**PAGE:**
========

Thus, although the recording medium P boundary surface temperature would not reach the toner melting temperature before control for controlling the emission timings, after control for controlling the emission timings, the recording medium P boundary surface temperature may exceed the toner melting temperature.

Next, a specific process for controlling the emission timings of the xenon lamp groups will be described.

Firstly, fixing characteristics and surface conditions of various recording mediums P are evaluated beforehand and suitable emission timings are determined. For example, as shown in FIG. 16, delay durations of emission timings of xenon lamp groups are specified in accordance with medium temperatures of recording mediums P in a table.

The table of FIG. 16 shows relative time differences of other groups with respect to a first group, with the xenon lamps 38 being divided into groups 1 to 4. Here, of the xenon lamps 38a to 38h, the xenon lamps 38a and 38c are a first xenon lamp group, the xenon lamps 38b and 38d are a second xenon lamp group, the xenon lamps 38e and 38g are a third xenon lamp group and the xenon lamps 38f and 38h are a fourth xenon lamp group.

An operator first selects one set of emission timings to suit a medium temperature of the recording medium P from the table of specified emission timings in the controller 36. Alternatively, a structure may be used in which a medium temperature of the recording medium P is measured in the image formation device 10, and the controller 36 selects emission timings from the table of emission timings in accordance with that medium temperature.

Further, as shown in FIGS. 17 and 18, a structure may be used in which the medium temperature of the recording medium P is continuously measured, the emission timings are determined from the temperature by an arithmetic formula which has been determined beforehand, the emission timings of the xenon lamps 38 are altered, and light is emitted.

As a control sequence, as shown in FIG. 17, first, the medium temperature of the recording medium P is measured in step 100. The medium temperature is desirably measured immediately before conveyance to the flash fixing apparatus 30; for example, the medium temperature of the recording medium P is measured after the transfer of the toner image. It is further desirable for the medium temperature of the recording medium P to be measured non-contactingly.

========

**ENTRIES SHOWN:**
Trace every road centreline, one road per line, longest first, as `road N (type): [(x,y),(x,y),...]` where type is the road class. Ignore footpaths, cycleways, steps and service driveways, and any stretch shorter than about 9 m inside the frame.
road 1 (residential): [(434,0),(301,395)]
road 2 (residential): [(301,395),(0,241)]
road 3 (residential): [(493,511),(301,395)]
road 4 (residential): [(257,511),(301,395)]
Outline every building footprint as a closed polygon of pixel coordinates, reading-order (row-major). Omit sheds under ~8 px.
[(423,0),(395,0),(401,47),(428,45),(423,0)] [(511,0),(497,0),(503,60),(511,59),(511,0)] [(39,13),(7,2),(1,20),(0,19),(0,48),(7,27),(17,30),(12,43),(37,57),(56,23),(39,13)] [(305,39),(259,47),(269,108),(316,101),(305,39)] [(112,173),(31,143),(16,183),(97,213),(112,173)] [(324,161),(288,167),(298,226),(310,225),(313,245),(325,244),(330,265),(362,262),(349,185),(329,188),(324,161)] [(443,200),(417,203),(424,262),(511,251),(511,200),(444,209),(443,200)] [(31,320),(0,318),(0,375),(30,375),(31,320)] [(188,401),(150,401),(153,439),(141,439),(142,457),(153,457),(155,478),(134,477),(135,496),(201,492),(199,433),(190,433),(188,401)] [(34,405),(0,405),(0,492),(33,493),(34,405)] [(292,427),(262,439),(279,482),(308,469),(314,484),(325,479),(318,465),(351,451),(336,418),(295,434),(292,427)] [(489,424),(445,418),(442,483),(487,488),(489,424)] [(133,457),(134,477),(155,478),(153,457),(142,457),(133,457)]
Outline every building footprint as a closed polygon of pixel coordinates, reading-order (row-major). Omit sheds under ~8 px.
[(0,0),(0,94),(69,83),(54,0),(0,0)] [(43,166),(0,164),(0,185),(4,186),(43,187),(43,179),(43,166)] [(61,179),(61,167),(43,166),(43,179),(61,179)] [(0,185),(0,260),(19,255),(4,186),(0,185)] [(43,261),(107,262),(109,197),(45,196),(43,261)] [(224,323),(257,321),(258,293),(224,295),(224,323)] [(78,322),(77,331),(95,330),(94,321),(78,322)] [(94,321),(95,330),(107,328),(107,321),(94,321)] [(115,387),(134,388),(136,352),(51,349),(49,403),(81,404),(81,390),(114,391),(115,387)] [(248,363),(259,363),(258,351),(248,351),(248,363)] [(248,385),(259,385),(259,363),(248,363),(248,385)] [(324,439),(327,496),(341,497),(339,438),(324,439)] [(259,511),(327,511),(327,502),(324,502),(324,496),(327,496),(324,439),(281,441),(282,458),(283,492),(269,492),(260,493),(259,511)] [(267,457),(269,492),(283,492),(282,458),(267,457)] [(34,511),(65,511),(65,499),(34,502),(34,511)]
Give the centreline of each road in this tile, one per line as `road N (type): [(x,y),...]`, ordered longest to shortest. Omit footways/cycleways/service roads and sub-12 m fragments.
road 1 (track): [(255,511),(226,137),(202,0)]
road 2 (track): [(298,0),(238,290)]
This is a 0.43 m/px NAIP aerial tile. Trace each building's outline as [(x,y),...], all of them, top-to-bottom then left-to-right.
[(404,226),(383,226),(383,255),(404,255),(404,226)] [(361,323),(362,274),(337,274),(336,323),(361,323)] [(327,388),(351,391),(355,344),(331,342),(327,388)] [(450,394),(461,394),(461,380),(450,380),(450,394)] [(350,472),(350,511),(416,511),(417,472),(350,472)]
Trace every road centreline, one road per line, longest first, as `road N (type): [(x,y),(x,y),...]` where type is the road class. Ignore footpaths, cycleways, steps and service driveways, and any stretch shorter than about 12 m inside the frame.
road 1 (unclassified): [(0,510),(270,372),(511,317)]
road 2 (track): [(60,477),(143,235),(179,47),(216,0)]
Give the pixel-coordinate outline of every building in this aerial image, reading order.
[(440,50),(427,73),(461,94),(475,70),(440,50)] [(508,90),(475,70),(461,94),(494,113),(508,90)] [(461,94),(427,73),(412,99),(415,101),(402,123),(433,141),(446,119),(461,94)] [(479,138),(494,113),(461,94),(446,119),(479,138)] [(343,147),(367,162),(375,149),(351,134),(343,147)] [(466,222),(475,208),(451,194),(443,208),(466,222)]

========

**PROBLEM DETAILS:** Please retype the stretch of the xenon lamp text above from "Next, a specific" through "xenon lamp group.".

**REPLY TO THE TASK:**
Next, a specific process for controlling the emission timings of the xenon lamp groups will be described.

Firstly, fixing characteristics and surface conditions of various recording mediums P are evaluated beforehand and suitable emission timings are determined. For example, as shown in FIG. 16, delay durations of emission timings of xenon lamp groups are specified in accordance with medium temperatures of recording mediums P in a table.

The table of FIG. 16 shows relative time differences of other groups with respect to a first group, with the xenon lamps 38 being divided into groups 1 to 4. Here, of the xenon lamps 38a to 38h, the xenon lamps 38a and 38c are a first xenon lamp group, the xenon lamps 38b and 38d are a second xenon lamp group, the xenon lamps 38e and 38g are a third xenon lamp group and the xenon lamps 38f and 38h are a fourth xenon lamp group.